Warbirds Over the Beach: A WWII Airshow in Virgina

I really do. It's lovely to say that my ship's ballcap was blown off TWICE by a FG-1D Corsair, starting it's powerful Pratt & Whitney 2,250hp engine.

I sat on the museum's double-decker bus for a part of the first day to watch from a shady shelter. The sun was so brilliant both days.
 Biplane trainers, or in the case of the Polikarpov PO-2 Mule in the foreground... a workhorse of the Russian Night Witches. Behind it is a German Focke-Wulf, and behind that a US Navy Stearman PT-17. It was so neat to see them all fly!

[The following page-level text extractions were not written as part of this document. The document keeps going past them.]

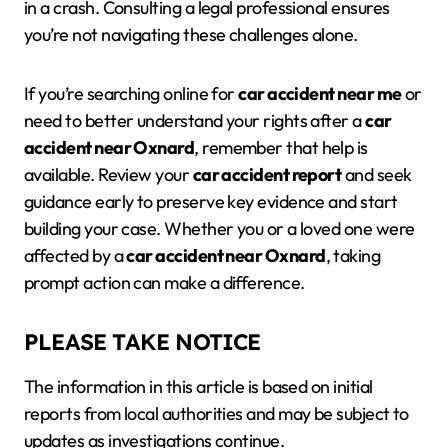
in a crash. Consulting a legal professional ensures
you’re not navigating these challenges alone.
If you’re searching online for
car accident near me
or
need to better understand your rights after a
car
accident near Oxnard
, remember that help is
available. Review your
car accident report
and seek
guidance early to preserve key evidence and start
building your case. Whether you or a loved one were
affected by a
car accident near Oxnard
, taking
prompt action can make a difference.
PLEASE TAKE NOTICE
The information in this article is based on initial
reports from local authorities and may be subject to
updates as investigations continue.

 The museum's own German 88mm anti-aircraft gun that re-enactors (the 62nd FLAK Regiment - a self-titled "non-political, non-profit living history organization) fired several times at passing European theater Allied aircraft. Even though all the German uniforms were really cool (and very authentic), I still felt uncomfortable around them. Felt like a spy, walking around their tents. Once when they fired the gun, a little boy asked his mother why they were shooting at people. He was genuinely worried, poor guy. Only fake wars are fun.

The B-25 Mitchell.

 Inside the PBY-5A Catalina

The only operating C-46 in the lower 48 states, the Tinker Bell, dropped a parachute demonstration team based out of Oklahoma. And they want volunteers. !

 Above, the Junkers JU-52 liaison plane. It could take off in a hurry! Also impressive in their German collection was a ME-262 from Suffolk that flew around, but couldn't land on the little grass runway because it was a jet, and also, a 1945 V-1 pulsejet engine recovered from Southeastern Germany and built from labor supplied from Buchenwald. They warned people before they fired it up, it was so startling.

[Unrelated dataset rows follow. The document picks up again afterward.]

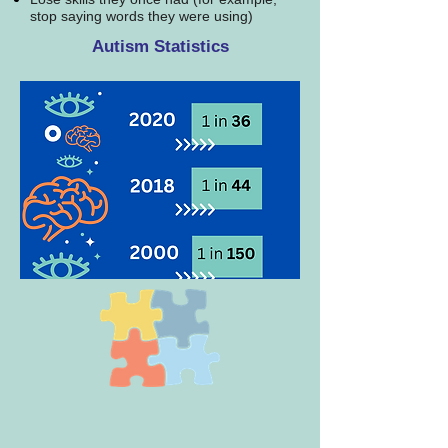
stop saying words they were using)
Autism Statistics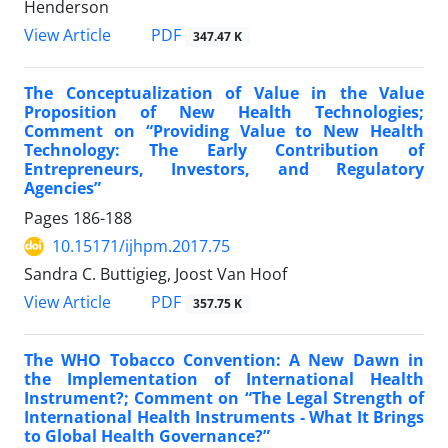
Henderson
View Article
PDF
347.47 K
The Conceptualization of Value in the Value
Proposition of New Health Technologies;
Comment on “Providing Value to New Health
Technology: The Early Contribution of
Entrepreneurs, Investors, and Regulatory
Agencies”
Pages
186-188
10.15171/ijhpm.2017.75
Sandra C. Buttigieg, Joost Van Hoof
View Article
PDF
357.75 K
The WHO Tobacco Convention: A New Dawn in
the Implementation of International Health
Instrument?; Comment on “The Legal Strength of
International Health Instruments - What It Brings
to Global Health Governance?”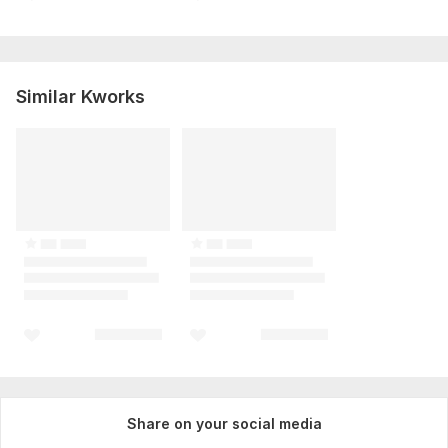
Similar Kworks
Share on your social media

 The Tiger Moth. I was allowed to STEP ON THE WING to get the pic to the right, using the non-skid strip, of course. This little beauty has wings of fabric! Someone told me that the year before a woman in high heels stepped up on it without asking and put her heel through the fabric! I think I would rather die than hurt this little plane. Oh, my heart, when I saw it take off, circle and land.

Below, the Messerschmitt BF-108 trainer, also with fabric wings, also flying.

 Above, a P-51 Mustang's .50 caliber Browning machine guns in a wing. Below, an FM-2 Wildcat's props.

 Above, a 1941 P-40E Kittyhawk dressed up like a Flying Tiger. Below, the lovely 1943 Supermarine Spitfire MK-IXE that very unfortunately did not fly during the show due to mechanical trouble. It had flown the days before the show though.

The Hawker Hurricane flew a lot though, and that was neat! Also, they had the ONLY airworthy de Havilland DH-98 Mosquito IN THE WORLD. And I got to see it take off, circle and land. How cool it is that?! Somehow I didn't get any pictures of the Mosquito.

They were selling rides in this lovely biplane. I didn't put my name in quick enough.

There were lots of re-enactors, including women! There was a WAAF officer and a lovely girl in a French resistance group that looked rather like Miss Khan from the film Enemy of the Reich. I was too shy to ask for a picture. When some German officers walked by their exhibit, one of the men shielded their set-up, saying "Nothing to see here!" LOL! The German responded that they were not Gestapo.

 So much happiness in this picture, I can't even say. I want to ride that and that and that...

Farewell, folks. It was awesome! Looking forward to the WWI airshow in October!